# Seattle skyline in HDR



## Private Joker (Sep 9, 2010)

Hey everybody! I took a trip to Seattle this week, so naturally I had to capitalize on the gorgeous scenery here in Washington by taking photos every chance I could get. I shot this photo from my vantage point at Gas Works Park. Let me know what you think!

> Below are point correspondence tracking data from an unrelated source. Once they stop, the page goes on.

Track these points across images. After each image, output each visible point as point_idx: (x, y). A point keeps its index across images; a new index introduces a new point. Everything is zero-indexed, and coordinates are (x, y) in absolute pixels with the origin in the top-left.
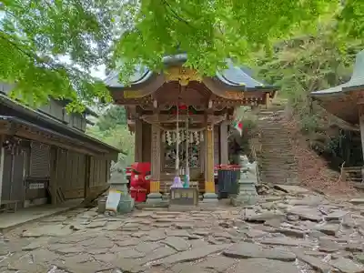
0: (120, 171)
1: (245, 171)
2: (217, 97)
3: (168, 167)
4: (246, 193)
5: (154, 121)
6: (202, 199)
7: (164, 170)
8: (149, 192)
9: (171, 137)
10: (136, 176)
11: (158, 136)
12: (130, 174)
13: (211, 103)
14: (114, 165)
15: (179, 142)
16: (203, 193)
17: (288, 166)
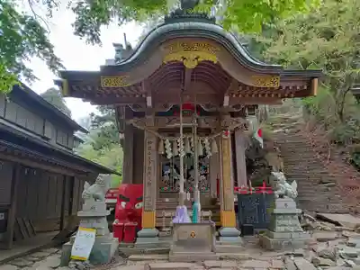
0: (96, 198)
1: (281, 196)
2: (240, 84)
3: (168, 189)
4: (286, 228)
5: (148, 125)
6: (218, 237)
7: (162, 194)
8: (140, 228)
9: (172, 146)
10: (123, 204)
11: (153, 146)
12: (115, 201)
13: (227, 99)
14: (89, 189)
15: (182, 155)
16: (218, 227)
17: (323, 187)
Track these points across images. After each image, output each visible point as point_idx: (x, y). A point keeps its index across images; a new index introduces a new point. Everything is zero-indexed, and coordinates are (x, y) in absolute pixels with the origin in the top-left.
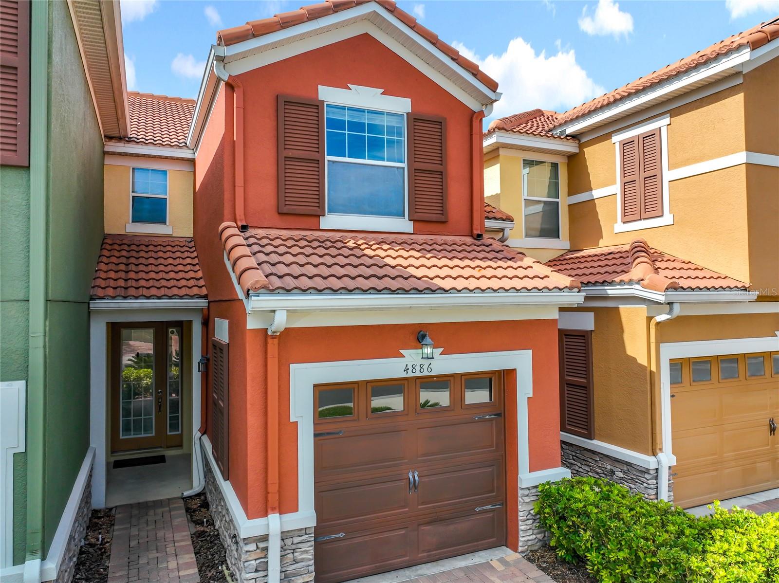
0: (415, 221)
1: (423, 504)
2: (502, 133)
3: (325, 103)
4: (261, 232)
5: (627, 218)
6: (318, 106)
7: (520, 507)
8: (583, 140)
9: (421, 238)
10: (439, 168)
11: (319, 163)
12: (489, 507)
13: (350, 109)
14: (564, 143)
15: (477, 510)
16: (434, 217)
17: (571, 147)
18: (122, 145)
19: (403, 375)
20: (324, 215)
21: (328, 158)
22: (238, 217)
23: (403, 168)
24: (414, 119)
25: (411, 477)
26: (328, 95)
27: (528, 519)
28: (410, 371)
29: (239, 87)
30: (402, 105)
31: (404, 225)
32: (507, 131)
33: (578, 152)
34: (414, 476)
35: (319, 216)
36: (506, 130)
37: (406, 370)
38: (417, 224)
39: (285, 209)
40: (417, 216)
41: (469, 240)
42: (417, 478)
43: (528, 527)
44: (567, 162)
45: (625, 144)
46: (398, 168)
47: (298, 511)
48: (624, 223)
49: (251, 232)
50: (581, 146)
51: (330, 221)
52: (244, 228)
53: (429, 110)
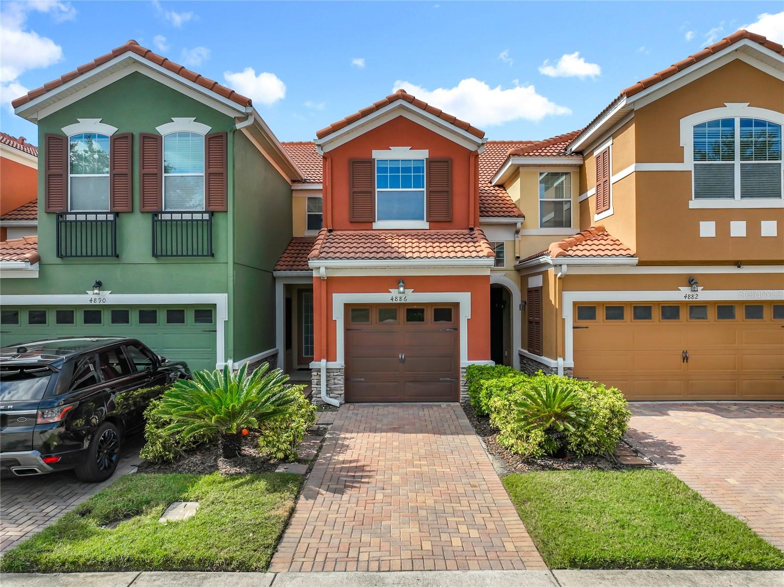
0: (429, 222)
1: (407, 371)
2: (516, 158)
3: (376, 160)
4: (339, 233)
5: (599, 211)
6: (371, 162)
7: (461, 378)
8: (585, 155)
9: (433, 232)
10: (446, 189)
11: (371, 193)
12: (448, 379)
13: (390, 160)
14: (570, 158)
15: (441, 379)
16: (442, 219)
17: (576, 160)
18: (300, 185)
19: (391, 302)
20: (375, 222)
21: (377, 190)
22: (328, 225)
23: (424, 191)
24: (430, 161)
25: (400, 356)
26: (378, 155)
27: (465, 386)
28: (394, 300)
29: (328, 158)
30: (423, 154)
31: (423, 225)
32: (519, 155)
33: (582, 163)
34: (402, 356)
35: (372, 222)
36: (517, 155)
37: (392, 299)
38: (432, 224)
39: (353, 220)
40: (431, 219)
41: (466, 231)
42: (403, 357)
43: (466, 390)
44: (579, 171)
45: (598, 157)
46: (421, 191)
47: (336, 361)
48: (598, 214)
49: (334, 233)
50: (584, 159)
51: (378, 225)
52: (330, 231)
53: (441, 154)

Seattle, Washington. | Flickr - Photo Sharing!


----------



## pbelarge (Sep 9, 2010)

This is a really nice photo.  I see you mention HDR, I am curious if it is more than one image - meaning an HDR of several images stitched?

Which lens did you use?


----------



## Private Joker (Sep 9, 2010)

pbelarge said:


> This is a really nice photo.  I see you mention HDR, I am curious if it is more than one image - meaning an HDR of several images stitched?
> 
> Which lens did you use?



Thanks, Pbelarge! Yes sir, it is comprised of four raw images, processed using Photomatix and Lightroom. I used my 50mm prime for this shot.


----------



## pbelarge (Sep 9, 2010)

Thanks for the info.

Sorry for the questions...did you use a tripod?


----------



## Private Joker (Sep 9, 2010)

pbelarge said:


> Thanks for the info.
> 
> Sorry for the questions...did you use a tripod?



Not a problem! Yeah, I did. It would be nearly impossible without.


----------



## Bynx (Sep 9, 2010)

Great shot. It really shows that all big cities are really quite small. A night shot from the same spot would be ideal as a follow up.


----------



## Private Joker (Sep 9, 2010)

Bynx said:


> Great shot. It really shows that all big cities are really quite small. A night shot from the same spot would be ideal as a follow up.



Thanks, Bynx! Hmmm, that just might happen tonight. Haha, we'll see.


----------



## gregg_UCT (Sep 13, 2010)

Very cool HDR photo.

- Gregg


----------



## Infinite28 (Sep 13, 2010)

Hey looks really awesome. Im still waiting on my first attempt at HDR


----------